## Task brief
Scan the entries line by line and return those with "Covid".

## Itemized modification records
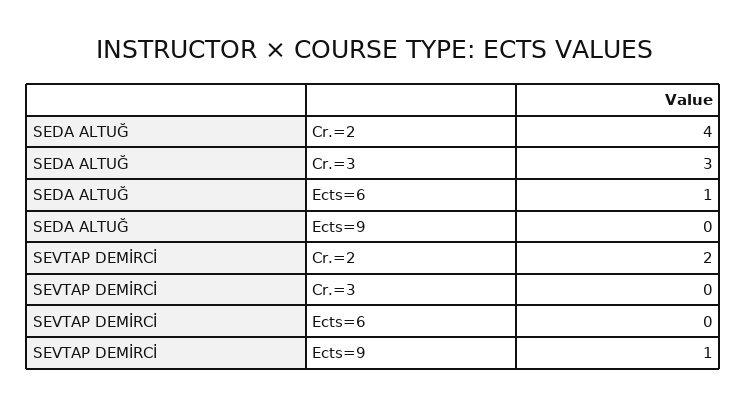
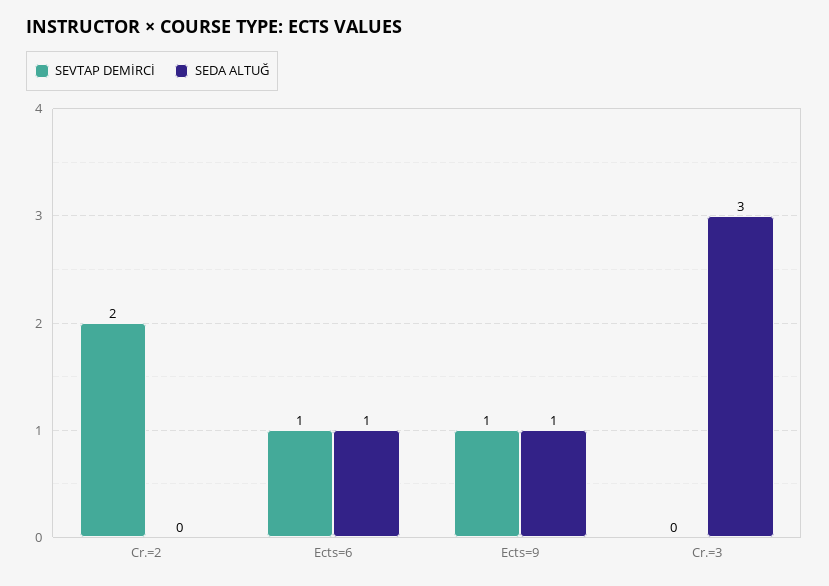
  {
    "SEDA ALTUĞ": {
-     "Cr.=2": 4,
+     "Cr.=2": 0,
      "Cr.=3": 3,
      "Ects=6": 1,
-     "Ects=9": 0
+     "Ects=9": 1
    },
    "SEVTAP DEMİRCİ": {
      "Cr.=2": 2,
      "Cr.=3": 0,
-     "Ects=6": 0,
+     "Ects=6": 1,
      "Ects=9": 1
    }
  }

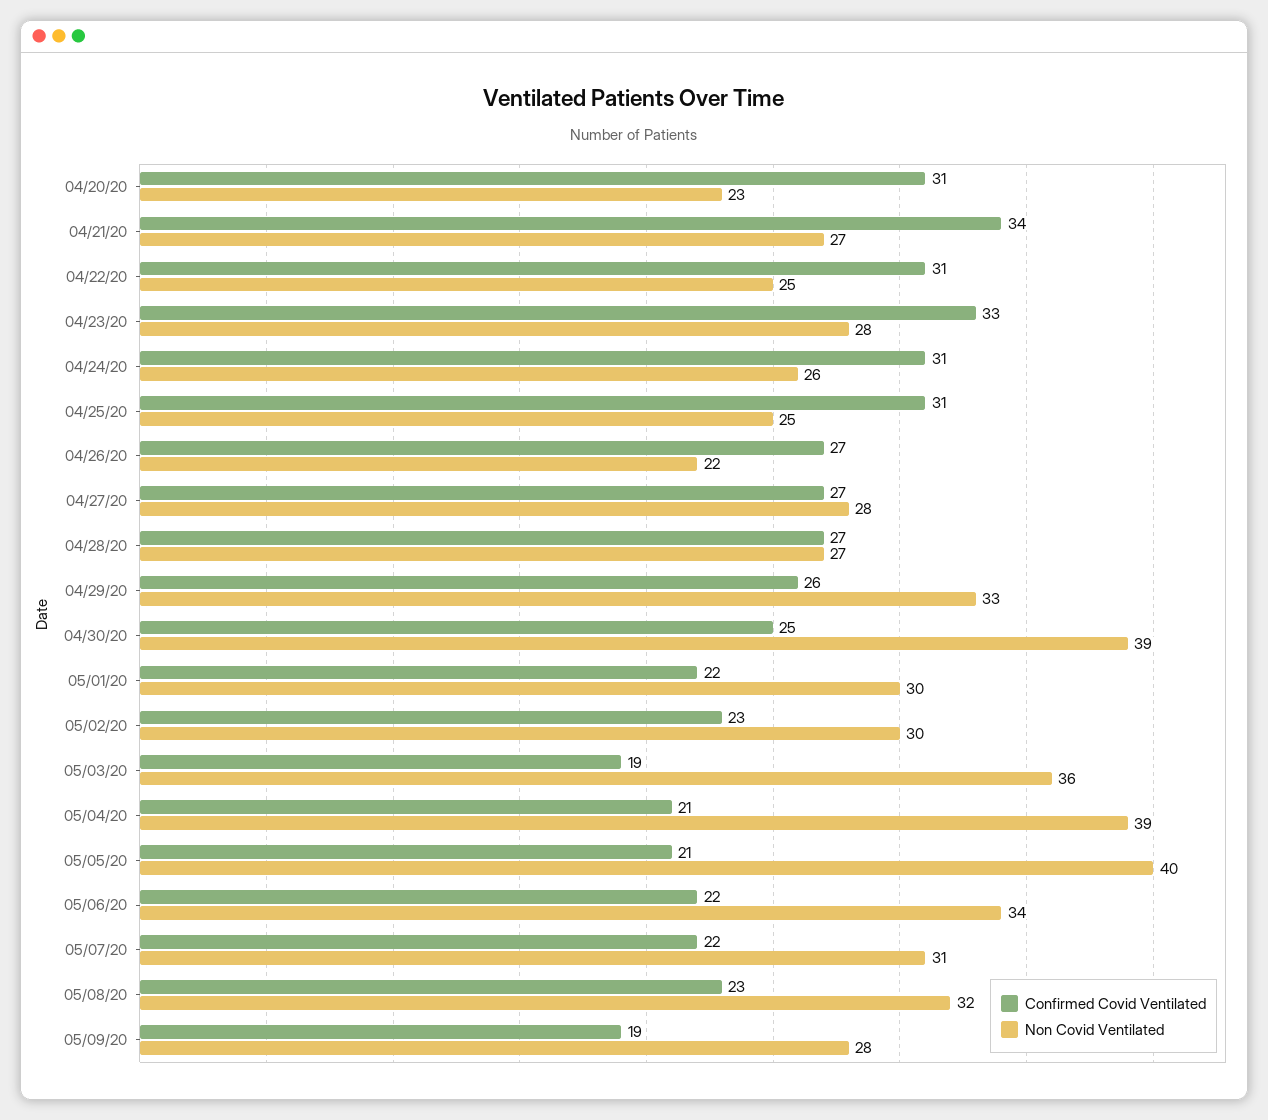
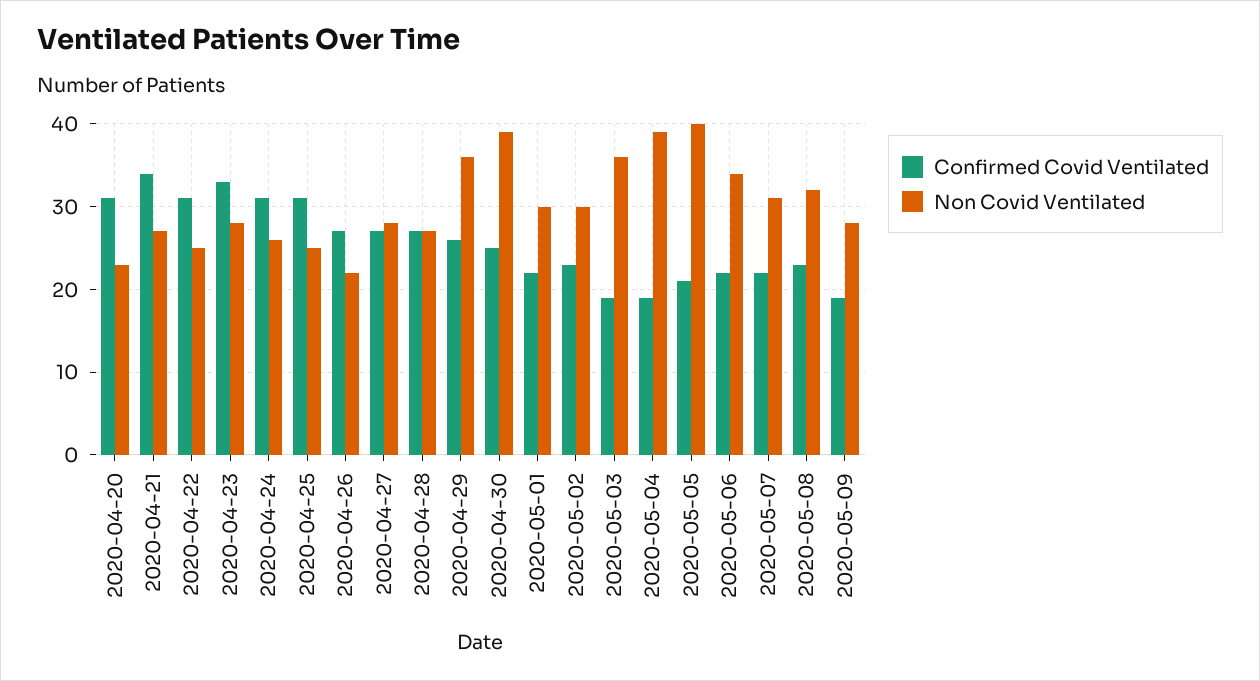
  {
    "Confirmed Covid Ventilated": {
      "04/20/20": 31,
      "04/21/20": 34,
      "04/22/20": 31,
      "04/23/20": 33,
      "04/24/20": 31,
      "04/25/20": 31,
      "04/26/20": 27,
      "04/27/20": 27,
      "04/28/20": 27,
      "04/29/20": 26,
      "04/30/20": 25,
      "05/01/20": 22,
      "05/02/20": 23,
      "05/03/20": 19,
-     "05/04/20": 21,
+     "05/04/20": 19,
      "05/05/20": 21,
      "05/06/20": 22,
      "05/07/20": 22,
      "05/08/20": 23,
      "05/09/20": 19
    },
    "Non Covid Ventilated": {
      "04/20/20": 23,
      "04/21/20": 27,
      "04/22/20": 25,
      "04/23/20": 28,
      "04/24/20": 26,
      "04/25/20": 25,
      "04/26/20": 22,
      "04/27/20": 28,
      "04/28/20": 27,
-     "04/29/20": 33,
+     "04/29/20": 36,
      "04/30/20": 39,
      "05/01/20": 30,
      "05/02/20": 30,
      "05/03/20": 36,
      "05/04/20": 39,
      "05/05/20": 40,
      "05/06/20": 34,
      "05/07/20": 31,
      "05/08/20": 32,
      "05/09/20": 28
    }
  }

## Response for this exercise
    "Confirmed Covid Ventilated": {
    "Non Covid Ventilated": {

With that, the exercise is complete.